CSV Data Explorer with Streamlit
Overview
This project is a Streamlit-based web application that allows users to upload CSV files and explore them interactively. The app provides various features such as:
Data Overview: Displays the first few rows of the uploaded dataset. Basic Statistics: Computes and displays basic statistics like mean, median, and standard deviation for each column. Data Visualization: Generates pairplots and heatmaps for numerical columns in the dataset. Column Statistics: Allows users to select a column and view statistics (mean, median, standard deviation). This tool is ideal for quick exploration and analysis of CSV data without the need for complex software or setups.
Tech Stack
This project uses the following technologies:
Streamlit: An open-source app framework in Python for building web apps for data science and machine learning. Pandas: A powerful data manipulation library for Python, which is used to load, manipulate, and process CSV data. NumPy: A library for numerical computations, which is used for handling numerical data in the CSV files. Matplotlib: A plotting library for creating visualizations, including graphs and charts. Seaborn: A statistical data visualization library based on Matplotlib, which is used for creating attractive and informative visualizations like pairplots and heatmaps. pytest: A testing framework for Python that is used to test the application and ensure the reliability of the data processing and statistics functions. GitHub Actions: For continuous integration (CI) to automate the testing and deployment process. Python: The primary programming language for this project (version 3.8 or higher). Installation To run this project locally, follow the instructions below.
Prerequisites Python 3.8+: Ensure you have Python installed on your system. You can download it from the official Python website. Git: If you want to clone the repository and manage the project with Git. Steps to Set Up Clone the repository:
Open a terminal and run the following command to clone the repository:
git clone https://github.com/your-username/your-repository-name.git cd your-repository-name Create a virtual environment (optional but recommended):
You can create a virtual environment using conda or venv. Here’s how to do it with conda:
conda create --name myenv python=3.8 conda activate myenv Or, using venv:
python -m venv myenv
source myenv/bin/activate # On Windows use myenv\Scripts\activate
Install dependencies:
After activating your virtual environment, run: pip install -r requirements.txt This will install all the required libraries for the project.
Run the Streamlit app:
Once all dependencies are installed, you can start the app by running:
streamlit run app.py This will launch the Streamlit app locally. You can view it in your web browser at http://localhost:8501.

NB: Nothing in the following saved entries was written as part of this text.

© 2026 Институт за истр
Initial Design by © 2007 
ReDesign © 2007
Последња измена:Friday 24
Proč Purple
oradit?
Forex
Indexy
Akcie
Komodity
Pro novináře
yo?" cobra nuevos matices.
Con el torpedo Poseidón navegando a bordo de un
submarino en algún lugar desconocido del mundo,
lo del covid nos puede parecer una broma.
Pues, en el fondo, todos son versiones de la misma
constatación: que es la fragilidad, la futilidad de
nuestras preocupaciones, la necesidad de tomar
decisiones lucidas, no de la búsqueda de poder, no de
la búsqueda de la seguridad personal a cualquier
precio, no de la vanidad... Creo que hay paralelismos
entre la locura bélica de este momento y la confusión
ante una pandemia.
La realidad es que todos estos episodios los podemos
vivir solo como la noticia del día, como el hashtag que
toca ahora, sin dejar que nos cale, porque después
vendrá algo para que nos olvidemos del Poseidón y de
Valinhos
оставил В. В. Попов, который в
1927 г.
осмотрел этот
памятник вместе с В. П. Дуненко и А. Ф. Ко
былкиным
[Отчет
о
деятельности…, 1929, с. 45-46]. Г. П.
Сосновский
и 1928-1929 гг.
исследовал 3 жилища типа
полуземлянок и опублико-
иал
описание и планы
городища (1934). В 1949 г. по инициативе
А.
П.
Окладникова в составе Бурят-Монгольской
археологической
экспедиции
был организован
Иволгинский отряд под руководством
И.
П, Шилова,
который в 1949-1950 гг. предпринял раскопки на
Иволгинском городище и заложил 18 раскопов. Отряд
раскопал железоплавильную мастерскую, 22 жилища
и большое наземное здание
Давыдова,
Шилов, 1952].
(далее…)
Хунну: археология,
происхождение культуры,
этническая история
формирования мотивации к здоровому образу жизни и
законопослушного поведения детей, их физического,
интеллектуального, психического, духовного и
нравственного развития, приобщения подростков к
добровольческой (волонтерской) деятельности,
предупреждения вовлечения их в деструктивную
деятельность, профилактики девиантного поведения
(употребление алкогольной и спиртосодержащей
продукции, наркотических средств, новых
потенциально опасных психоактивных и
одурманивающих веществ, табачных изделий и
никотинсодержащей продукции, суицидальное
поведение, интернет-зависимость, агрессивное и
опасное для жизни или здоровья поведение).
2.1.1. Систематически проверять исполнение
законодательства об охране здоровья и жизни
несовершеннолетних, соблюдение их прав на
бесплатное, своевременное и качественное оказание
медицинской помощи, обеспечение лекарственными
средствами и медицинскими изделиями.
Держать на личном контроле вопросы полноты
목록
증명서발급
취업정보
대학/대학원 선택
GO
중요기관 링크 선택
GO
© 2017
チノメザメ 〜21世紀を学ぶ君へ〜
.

Usage Once the app is running:
Upload a CSV file:
Click on the Upload a CSV file button to upload your CSV dataset. The app will display the first few rows of the data for a quick preview. Data Overview:
The app will automatically show the first few rows and basic statistics (mean, median, standard deviation) for numerical columns. Data Visualization:
If the dataset contains numerical columns, the app will generate a pairplot of the numerical columns. It will also show a correlation heatmap for the numerical columns. Column Statistics:
You can select any column from the dropdown and view its detailed statistics, including mean, median, and standard deviation. Testing This project uses pytest for testing the data processing functions. To run the tests, follow these steps:
Ensure that you have installed all dependencies (including pytest).
Run the tests by executing:
pytest
This will run the tests in the test.py file and show the results in the terminal.
GitHub Actions (CI/CD) This project includes a GitHub Actions pipeline for continuous integration (CI). When you push changes to the repository, the workflow will automatically run to:
Set up the Python environment. Install dependencies. Run tests to ensure the integrity of the code. CI Workflow The workflow file is located at .github/workflows/python-app.yml. It triggers on push and pull_request events to the main branch and performs the following steps:
Set up Python 3.8: Uses the actions/setup-python action to configure the Python version. Install dependencies: Installs dependencies from the requirements.txt file. Run tests: Executes the tests using pytest. Deployment (Optional) You can deploy this app to a cloud platform or a service like Streamlit Cloud, Heroku, AWS, or Google Cloud.
License
This project is licensed under the MIT License - see the LICENSE file for details.
Acknowledgments
Special thanks to the creators of Streamlit, Pandas, Matplotlib, and Seaborn for building amazing libraries that made this project possible.